#### [WORK TO BE COMPLETED]
Below are records. Find each line in them that holds the word "lines" and copy it.

#### [EXTRACTED MATERIAL]
———
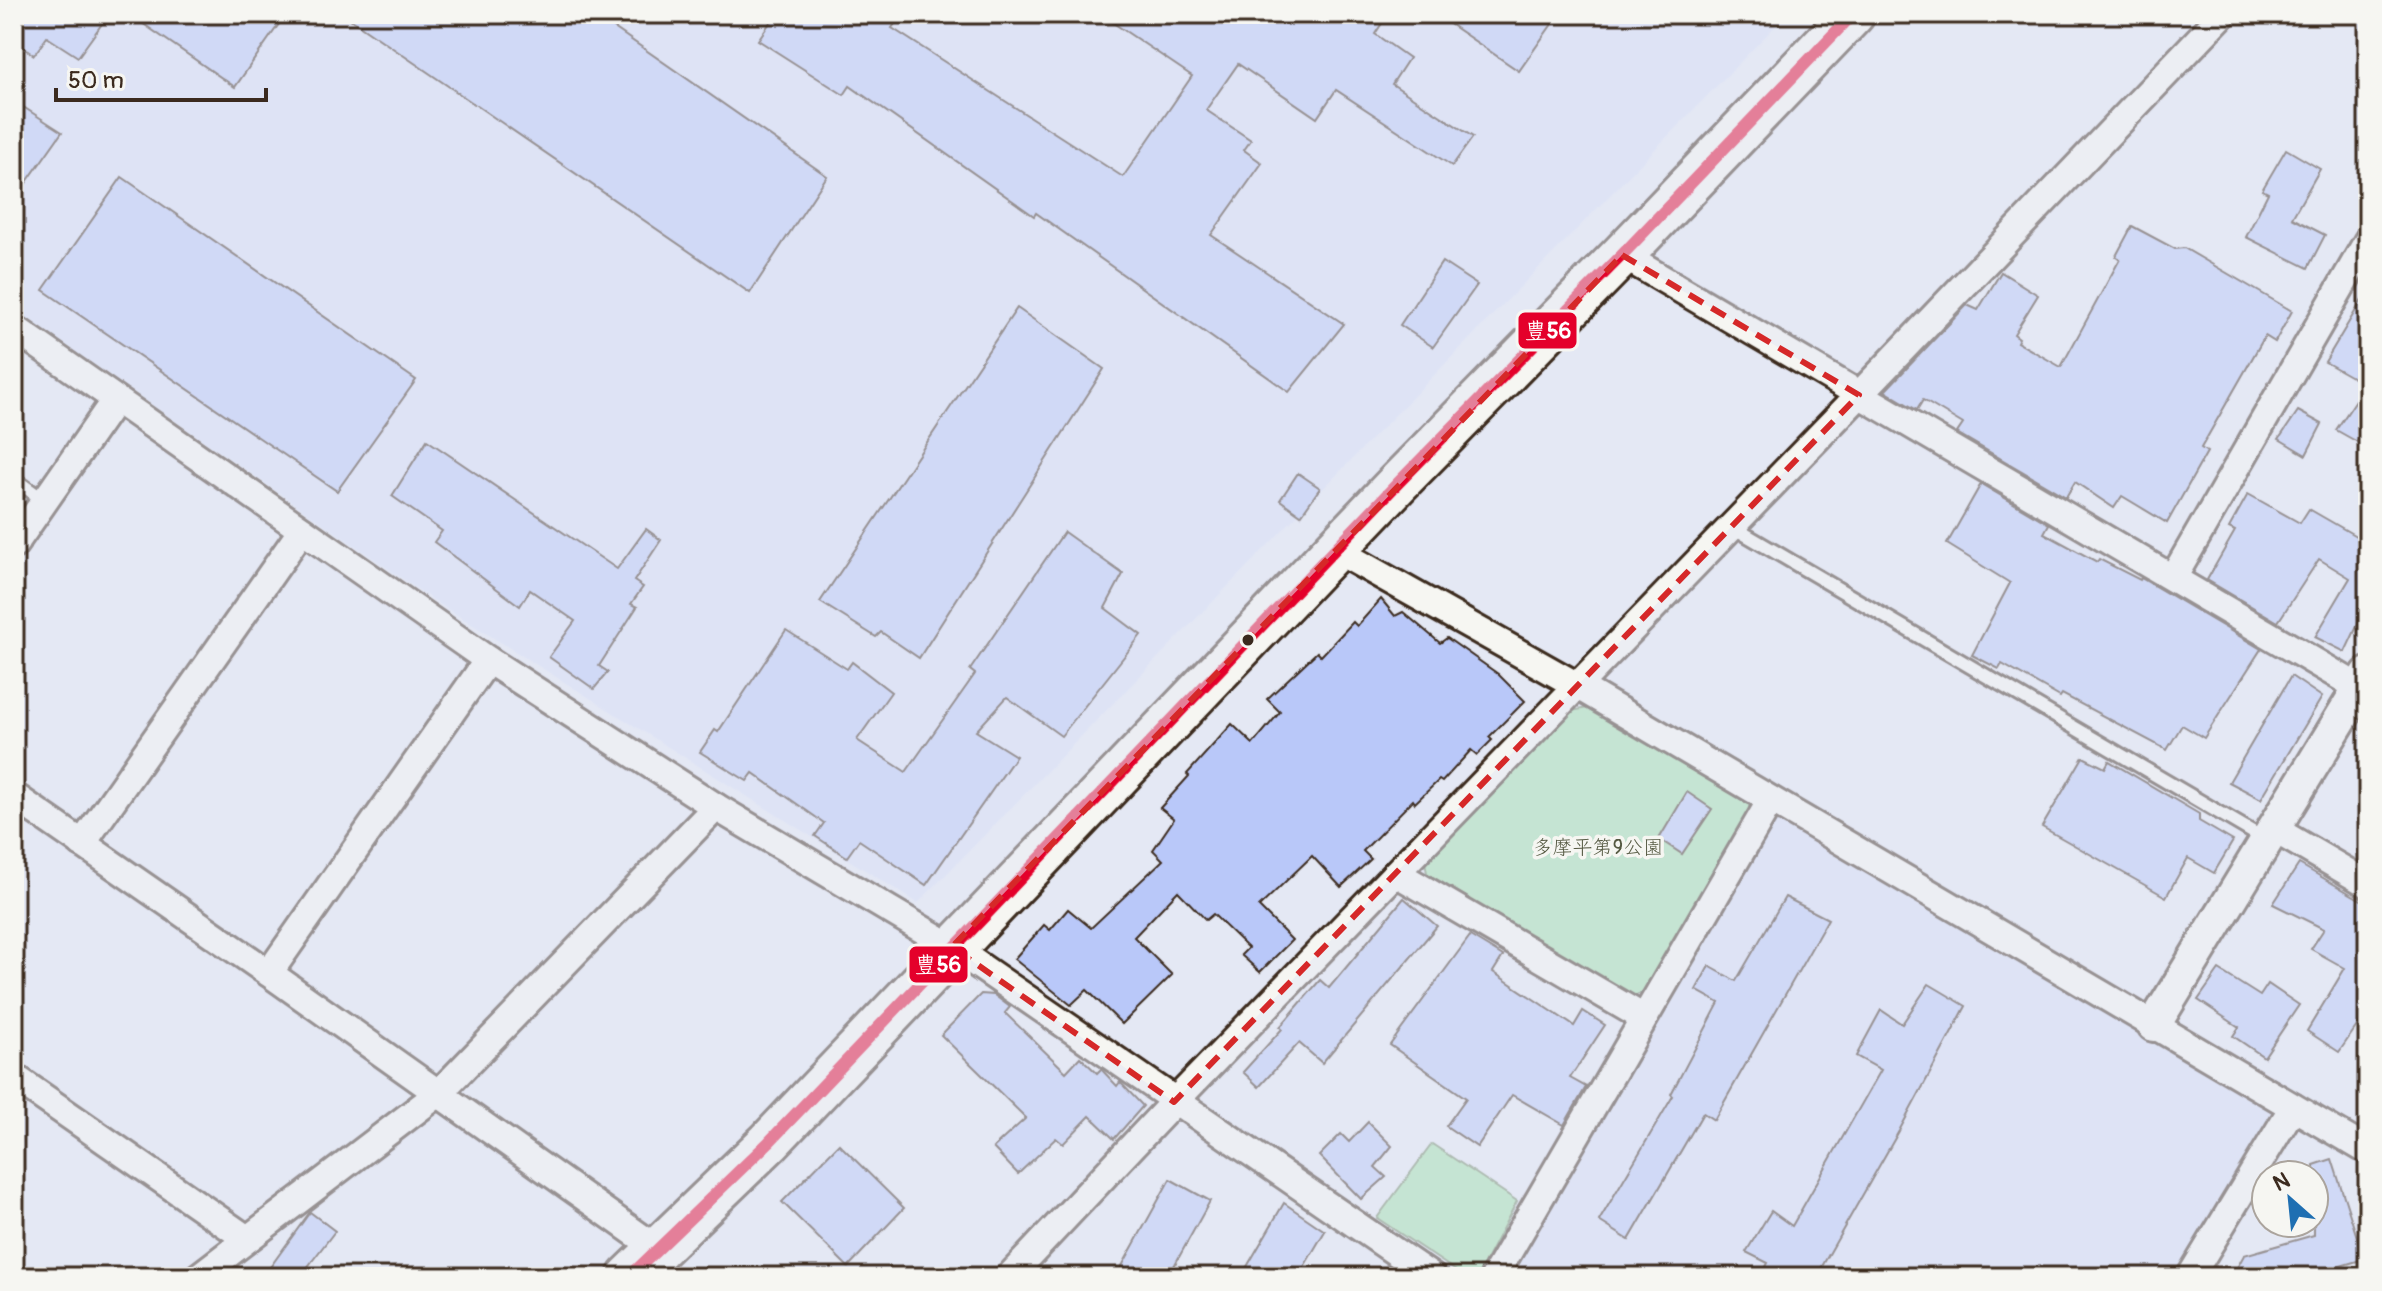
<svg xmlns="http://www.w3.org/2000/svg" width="2382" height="1291" font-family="Pangolin,'Klee One',sans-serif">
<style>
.built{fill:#d7def6}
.green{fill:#a1e1aa;stroke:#6e8664;stroke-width:2}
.building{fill:#b9c8f9;stroke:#3b2a1e;stroke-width:2}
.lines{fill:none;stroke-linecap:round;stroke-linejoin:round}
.service-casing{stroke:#3b2a1e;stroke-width:18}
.minor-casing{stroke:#3b2a1e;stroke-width:32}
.tertiary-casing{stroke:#3b2a1e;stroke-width:38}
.trunk-casing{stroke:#3b2a1e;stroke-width:48}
.service{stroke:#f6f6f2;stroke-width:12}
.minor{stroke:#f6f6f2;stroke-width:26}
.tertiary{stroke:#f6f6f2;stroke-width:32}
.trunk{stroke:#f6f6f2;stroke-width:42}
.bus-1-casing{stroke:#f6f6f2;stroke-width:18}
.bus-1{stroke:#e4002b;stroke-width:12}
.marked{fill:none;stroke:#d62828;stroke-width:6;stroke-dasharray:16 10;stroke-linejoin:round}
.bus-dot{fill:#3b2a1e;stroke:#f6f6f2;stroke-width:3}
.labels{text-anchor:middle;stroke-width:7;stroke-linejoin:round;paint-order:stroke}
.park-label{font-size:20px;fill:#545841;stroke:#f6f6f2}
.line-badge{stroke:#f6f6f2;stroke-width:3}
.badge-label{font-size:22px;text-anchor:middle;font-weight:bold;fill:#fff}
</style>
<rect width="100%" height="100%" fill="#e4e8f4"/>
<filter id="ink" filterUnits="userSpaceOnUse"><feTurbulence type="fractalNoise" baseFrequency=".0125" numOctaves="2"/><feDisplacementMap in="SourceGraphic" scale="16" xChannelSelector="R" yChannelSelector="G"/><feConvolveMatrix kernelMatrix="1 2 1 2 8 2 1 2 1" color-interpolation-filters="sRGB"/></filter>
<g filter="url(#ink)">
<g class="built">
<polygon points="14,14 1787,14 918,903 433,600 14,309"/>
<polygon points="1771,800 2293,1107 2190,1277 1494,1277"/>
</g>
<g class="green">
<polygon points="1588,708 1749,804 1749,818 1648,991 1628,998 1427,873 1425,862 1571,711"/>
<polygon points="1432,1144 1517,1201 1477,1277 1465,1277 1377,1218"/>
</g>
<g class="building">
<polygon points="14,14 109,14 78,57 47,37 34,55 14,42 14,23 18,18"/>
<polygon points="129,14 286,14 235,87"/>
<polygon points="343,14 594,14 827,176 750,293"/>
<polygon points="776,14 902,14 892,28 1123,177 1192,76 1100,14 1388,14 1375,34 1409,58 1392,84 1473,137 1452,166 1336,90 1317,118 1238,64 1206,110 1251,140 1244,150 1262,163 1211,235 1344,324 1289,392 1036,213 1034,216 850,86 844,95 758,40"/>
<polygon points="1435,14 1559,14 1519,71"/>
<polygon points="14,101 62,132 14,200"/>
<polygon points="2286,149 2320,169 2292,218 2325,235 2308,268 2246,237 2268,193 2262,190"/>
<polygon points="122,177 416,380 337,491 43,290"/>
<polygon points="2132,226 2175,249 2184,248 2292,311 2275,342 2265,336 2201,448 2207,452 2167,523 2122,496 2114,508 2075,482 2066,497 1957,433 1963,424 1923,400 1917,410 1885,391 1967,305 1978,310 2001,272 2038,295 2014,334 2019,338 2017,342 2061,367 2120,259 2116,256"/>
<polygon points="1442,262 1477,285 1433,347 1400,325"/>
<polygon points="2368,290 2368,433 2361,444 2336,430 2366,385 2325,362"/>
<polygon points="1017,308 1104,369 919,658 881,632 876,637 820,602"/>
<polygon points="2298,411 2322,424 2306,455 2279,439"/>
<polygon points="427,440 617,569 646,529 661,540 634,581 643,587 631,604 637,607 599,666 608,672 594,689 549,657 575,621 530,590 520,606 434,542 442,531 392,496"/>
<polygon points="1298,473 1320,488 1301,515 1280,500"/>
<polygon points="1981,484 2049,524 2044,533 2097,562 2099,559 2140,580 2141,578 2261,649 2204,738 2182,725 2167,750 2062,694 2060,697 2002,664 1999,669 1972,655 2010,583 1947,544"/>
<polygon points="2248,494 2300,523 2309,509 2368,543 2368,603 2345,652 2315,637 2350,578 2319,559 2278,622 2207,580 2235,531 2229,528"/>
<polygon points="1064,532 1123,574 1105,608 1141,635 1061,736 1007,697 976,731 1016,756 926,885 859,840 847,857 815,836 824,823 753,773 747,781 700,752 715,730 718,732 786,630 847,669 852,662 891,692 857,740 906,772 975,674 970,670"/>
<polygon points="1381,599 1395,616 1403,612 1440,643 1447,638 1498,674 1525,701 1489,737 1492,740 1477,755 1471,750 1442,782 1439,780 1415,803 1413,800 1363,851 1371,859 1341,887 1312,856 1259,907 1292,940 1260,972 1241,955 1248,948 1213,914 1206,920 1178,891 1134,937 1172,975 1122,1024 1087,990 1071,1005 1014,959 1044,925 1050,930 1068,909 1091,928 1163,860 1153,850 1174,819 1160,808 1189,776 1187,774 1232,724 1253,744 1280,712 1267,699 1317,652 1321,656 1353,622 1357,626"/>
<polygon points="2291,676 2322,697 2261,799 2229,782"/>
<polygon points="2083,757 2105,768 2109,761 2199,814 2199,821 2233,841 2214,873 2188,858 2166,897 2042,827"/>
<polygon points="1687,792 1712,809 1682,854 1659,839"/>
<polygon points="2299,864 2368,904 2368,1010 2339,1052 2307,1031 2345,968 2311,949 2324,929 2273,904"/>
<polygon points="1785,897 1828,919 1714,1120 1703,1113 1629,1240 1599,1221 1673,1096 1671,1094 1719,1003 1696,990 1709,966 1736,981"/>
<polygon points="1404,898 1437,926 1322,1063 1299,1043 1259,1087 1243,1072 1282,1029 1280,1027 1320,980 1329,988"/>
<polygon points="1470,936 1503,956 1493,972 1574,1026 1583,1011 1605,1025 1570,1078 1586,1087 1564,1125 1512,1095 1477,1147 1446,1126 1466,1098 1390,1045"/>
<polygon points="2219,970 2260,996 2268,984 2299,1005 2264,1057 2233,1036 2239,1027 2198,1000"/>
<polygon points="1929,984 1966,1006 1899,1131 1816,1277 1761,1277 1768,1263 1746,1252 1771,1211 1792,1226 1881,1070 1856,1056 1881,1010 1902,1024"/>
<polygon points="981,994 994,995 1010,1007 1005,1013 1066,1072 1080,1057 1097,1073 1101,1069 1117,1086 1120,1082 1143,1106 1114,1139 1090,1116 1063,1144 1056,1138 1018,1174 993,1148 1026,1118 941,1035"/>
<polygon points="1368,1122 1392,1146 1375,1167 1386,1177 1361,1199 1319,1156 1341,1134 1349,1142"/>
<polygon points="839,1144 904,1208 848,1267 782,1202"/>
<polygon points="2332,1159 2364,1259 2303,1277 2232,1277 2244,1255 2314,1235 2314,1165"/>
<polygon points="1170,1179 1210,1201 1168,1277 1116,1277"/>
<polygon points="1284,1203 1325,1231 1298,1277 1241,1277"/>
<polygon points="310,1212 335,1231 300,1277 263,1277"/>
</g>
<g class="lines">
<defs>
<g id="service">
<polyline points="14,479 45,501"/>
<polyline points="1731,526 2266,840"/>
</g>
<g id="minor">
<polyline points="1622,255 2368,693"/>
<polyline points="14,328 488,660 716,807 952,947 1432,1277"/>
<polyline points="14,545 115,400"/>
<polyline points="1336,550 1576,685 2368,1151"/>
<polyline points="2173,578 2368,240"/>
<polyline points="14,796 269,973 659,1250"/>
<polyline points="2274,829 2368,884"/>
<polyline points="82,844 302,530"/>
<polyline points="1396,873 1644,1018"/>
<polyline points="269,973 488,660"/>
<polyline points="14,1077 247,1239"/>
<polyline points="198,1277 439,1093 716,807"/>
<polyline points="1009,1277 1174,1102 1859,395 2223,14"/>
<polyline points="1494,1277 1771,800"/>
<polyline points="2190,1277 2293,1107"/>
</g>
<polyline id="tertiary" points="2154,1025 2368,674"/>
<polyline id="trunk" points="629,1277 769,1142 1398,483 1622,255 1853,14"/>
</defs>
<use href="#service" class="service-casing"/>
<use href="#minor" class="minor-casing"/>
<use href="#tertiary" class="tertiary-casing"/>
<use href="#trunk" class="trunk-casing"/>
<use href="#service" class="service"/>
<use href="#minor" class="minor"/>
<use href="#tertiary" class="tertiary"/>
<use href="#trunk" class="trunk"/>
<defs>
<polyline id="bus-1" points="629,1277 769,1142 1398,483 1622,255 1853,14"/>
</defs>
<use href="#bus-1" class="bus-1-casing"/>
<use href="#bus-1" class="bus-1"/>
</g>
</g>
<path d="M0 0H2382V1291H0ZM1622,255L1859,395L1174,1102L952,947Z" fill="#e4e8f4" fill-opacity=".55" fill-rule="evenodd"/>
<path class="marked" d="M1622,255L1859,395L1174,1102L952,947Z"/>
<circle class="bus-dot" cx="1248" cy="640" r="7"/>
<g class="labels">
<g class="park-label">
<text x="1598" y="854">多摩平第9公園</text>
</g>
</g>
<g class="line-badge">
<rect x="1517" y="311" width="61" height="39" rx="8" fill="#e4002b"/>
<rect x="908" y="945" width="61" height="39" rx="8" fill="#e4002b"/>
</g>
<g class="badge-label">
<text x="1548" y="338">豊56</text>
<text x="938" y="972">豊56</text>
</g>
<rect width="2382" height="1291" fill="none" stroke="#f6f6f2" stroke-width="48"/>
<rect x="24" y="24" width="2334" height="1243" fill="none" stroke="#3b2a1e" stroke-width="3" filter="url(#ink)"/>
<g transform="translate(2290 1199) rotate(333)"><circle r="38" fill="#f6f6f2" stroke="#aba49d" stroke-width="2"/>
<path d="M0-6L14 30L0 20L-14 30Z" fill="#1f6fb2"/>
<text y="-12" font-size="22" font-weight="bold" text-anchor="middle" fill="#3b2a1e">N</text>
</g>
<path d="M56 88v12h210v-12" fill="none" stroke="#3b2a1e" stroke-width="4"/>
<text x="68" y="88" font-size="24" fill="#3b2a1e" stroke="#f6f6f2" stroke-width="6" paint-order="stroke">50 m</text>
</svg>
———
#### [REPLY TO THE TASK]
.lines{fill:none;stroke-linecap:round;stroke-linejoin:round}
<g class="lines">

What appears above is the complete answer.